BEGIN PROVIDED DATA

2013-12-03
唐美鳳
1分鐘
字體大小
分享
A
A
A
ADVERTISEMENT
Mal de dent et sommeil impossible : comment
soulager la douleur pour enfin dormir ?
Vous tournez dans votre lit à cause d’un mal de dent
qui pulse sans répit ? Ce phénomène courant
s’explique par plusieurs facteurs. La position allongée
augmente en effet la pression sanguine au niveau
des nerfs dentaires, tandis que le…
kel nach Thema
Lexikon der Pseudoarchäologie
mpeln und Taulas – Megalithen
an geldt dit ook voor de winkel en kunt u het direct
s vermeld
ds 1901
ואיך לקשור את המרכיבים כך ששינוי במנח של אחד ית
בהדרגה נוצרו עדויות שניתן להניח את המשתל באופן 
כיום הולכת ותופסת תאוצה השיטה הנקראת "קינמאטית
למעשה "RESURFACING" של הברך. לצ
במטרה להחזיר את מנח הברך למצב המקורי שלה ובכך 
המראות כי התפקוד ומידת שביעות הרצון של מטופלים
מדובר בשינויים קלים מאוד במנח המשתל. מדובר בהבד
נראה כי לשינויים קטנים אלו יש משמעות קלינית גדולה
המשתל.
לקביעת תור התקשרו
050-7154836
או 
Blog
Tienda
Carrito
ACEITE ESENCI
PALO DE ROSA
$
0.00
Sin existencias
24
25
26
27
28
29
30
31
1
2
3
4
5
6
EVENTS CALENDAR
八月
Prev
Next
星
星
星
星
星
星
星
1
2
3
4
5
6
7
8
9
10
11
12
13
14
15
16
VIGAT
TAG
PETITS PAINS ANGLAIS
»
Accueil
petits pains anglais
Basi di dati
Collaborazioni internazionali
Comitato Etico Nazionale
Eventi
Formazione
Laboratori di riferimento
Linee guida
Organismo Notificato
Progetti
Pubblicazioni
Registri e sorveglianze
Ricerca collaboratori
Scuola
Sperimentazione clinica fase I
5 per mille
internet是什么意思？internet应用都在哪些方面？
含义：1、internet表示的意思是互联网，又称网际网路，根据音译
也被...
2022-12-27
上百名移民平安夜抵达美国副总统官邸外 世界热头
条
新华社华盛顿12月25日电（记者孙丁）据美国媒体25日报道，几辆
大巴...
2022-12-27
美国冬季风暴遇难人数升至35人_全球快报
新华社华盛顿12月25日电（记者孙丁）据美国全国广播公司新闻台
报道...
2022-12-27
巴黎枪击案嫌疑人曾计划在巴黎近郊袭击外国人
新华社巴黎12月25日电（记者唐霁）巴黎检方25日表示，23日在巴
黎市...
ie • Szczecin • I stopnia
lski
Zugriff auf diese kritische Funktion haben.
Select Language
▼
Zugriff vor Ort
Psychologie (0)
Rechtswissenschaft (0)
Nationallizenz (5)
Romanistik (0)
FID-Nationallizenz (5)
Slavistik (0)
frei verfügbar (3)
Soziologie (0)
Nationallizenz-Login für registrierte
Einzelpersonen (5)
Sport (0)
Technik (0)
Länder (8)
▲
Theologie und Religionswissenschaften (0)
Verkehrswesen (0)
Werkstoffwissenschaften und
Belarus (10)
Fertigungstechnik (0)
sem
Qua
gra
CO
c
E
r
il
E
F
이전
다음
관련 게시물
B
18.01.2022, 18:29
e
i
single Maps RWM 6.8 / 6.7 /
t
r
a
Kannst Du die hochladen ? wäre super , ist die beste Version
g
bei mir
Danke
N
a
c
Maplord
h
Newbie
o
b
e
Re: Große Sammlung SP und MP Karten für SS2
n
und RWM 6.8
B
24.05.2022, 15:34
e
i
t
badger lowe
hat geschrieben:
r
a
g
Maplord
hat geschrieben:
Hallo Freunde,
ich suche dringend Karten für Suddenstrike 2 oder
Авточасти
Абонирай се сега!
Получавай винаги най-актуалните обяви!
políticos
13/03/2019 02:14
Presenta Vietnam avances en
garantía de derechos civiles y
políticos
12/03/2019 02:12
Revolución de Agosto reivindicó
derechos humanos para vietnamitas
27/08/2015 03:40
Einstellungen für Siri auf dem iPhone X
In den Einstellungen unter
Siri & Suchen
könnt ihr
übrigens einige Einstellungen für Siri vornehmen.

END PROVIDED DATA

## EXERCISE GOAL
Copy every line of the data above exactly, keeping the original order.

## EXERCISE RESPONSE
2013-12-03
唐美鳳
1分鐘
字體大小
分享
A
A
A
ADVERTISEMENT
Mal de dent et sommeil impossible : comment
soulager la douleur pour enfin dormir ?
Vous tournez dans votre lit à cause d’un mal de dent
qui pulse sans répit ? Ce phénomène courant
s’explique par plusieurs facteurs. La position allongée
augmente en effet la pression sanguine au niveau
des nerfs dentaires, tandis que le…
kel nach Thema
Lexikon der Pseudoarchäologie
mpeln und Taulas – Megalithen
an geldt dit ook voor de winkel en kunt u het direct
s vermeld
ds 1901
ואיך לקשור את המרכיבים כך ששינוי במנח של אחד ית
בהדרגה נוצרו עדויות שניתן להניח את המשתל באופן 
כיום הולכת ותופסת תאוצה השיטה הנקראת "קינמאטית
למעשה "RESURFACING" של הברך. לצ
במטרה להחזיר את מנח הברך למצב המקורי שלה ובכך 
המראות כי התפקוד ומידת שביעות הרצון של מטופלים
מדובר בשינויים קלים מאוד במנח המשתל. מדובר בהבד
נראה כי לשינויים קטנים אלו יש משמעות קלינית גדולה
המשתל.
לקביעת תור התקשרו
050-7154836
או 
Blog
Tienda
Carrito
ACEITE ESENCI
PALO DE ROSA
$
0.00
Sin existencias
24
25
26
27
28
29
30
31
1
2
3
4
5
6
EVENTS CALENDAR
八月
Prev
Next
星
星
星
星
星
星
星
1
2
3
4
5
6
7
8
9
10
11
12
13
14
15
16
VIGAT
TAG
PETITS PAINS ANGLAIS
»
Accueil
petits pains anglais
Basi di dati
Collaborazioni internazionali
Comitato Etico Nazionale
Eventi
Formazione
Laboratori di riferimento
Linee guida
Organismo Notificato
Progetti
Pubblicazioni
Registri e sorveglianze
Ricerca collaboratori
Scuola
Sperimentazione clinica fase I
5 per mille
internet是什么意思？internet应用都在哪些方面？
含义：1、internet表示的意思是互联网，又称网际网路，根据音译
也被...
2022-12-27
上百名移民平安夜抵达美国副总统官邸外 世界热头
条
新华社华盛顿12月25日电（记者孙丁）据美国媒体25日报道，几辆
大巴...
2022-12-27
美国冬季风暴遇难人数升至35人_全球快报
新华社华盛顿12月25日电（记者孙丁）据美国全国广播公司新闻台
报道...
2022-12-27
巴黎枪击案嫌疑人曾计划在巴黎近郊袭击外国人
新华社巴黎12月25日电（记者唐霁）巴黎检方25日表示，23日在巴
黎市...
ie • Szczecin • I stopnia
lski
Zugriff auf diese kritische Funktion haben.
Select Language
▼
Zugriff vor Ort
Psychologie (0)
Rechtswissenschaft (0)
Nationallizenz (5)
Romanistik (0)
FID-Nationallizenz (5)
Slavistik (0)
frei verfügbar (3)
Soziologie (0)
Nationallizenz-Login für registrierte
Einzelpersonen (5)
Sport (0)
Technik (0)
Länder (8)
▲
Theologie und Religionswissenschaften (0)
Verkehrswesen (0)
Werkstoffwissenschaften und
Belarus (10)
Fertigungstechnik (0)
sem
Qua
gra
CO
c
E
r
il
E
F
이전
다음
관련 게시물
B
18.01.2022, 18:29
e
i
single Maps RWM 6.8 / 6.7 /
t
r
a
Kannst Du die hochladen ? wäre super , ist die beste Version
g
bei mir
Danke
N
a
c
Maplord
h
Newbie
o
b
e
Re: Große Sammlung SP und MP Karten für SS2
n
und RWM 6.8
B
24.05.2022, 15:34
e
i
t
badger lowe
hat geschrieben:
r
a
g
Maplord
hat geschrieben:
Hallo Freunde,
ich suche dringend Karten für Suddenstrike 2 oder
Авточасти
Абонирай се сега!
Получавай винаги най-актуалните обяви!
políticos
13/03/2019 02:14
Presenta Vietnam avances en
garantía de derechos civiles y
políticos
12/03/2019 02:12
Revolución de Agosto reivindicó
derechos humanos para vietnamitas
27/08/2015 03:40
Einstellungen für Siri auf dem iPhone X
In den Einstellungen unter
Siri & Suchen
könnt ihr
übrigens einige Einstellungen für Siri vornehmen.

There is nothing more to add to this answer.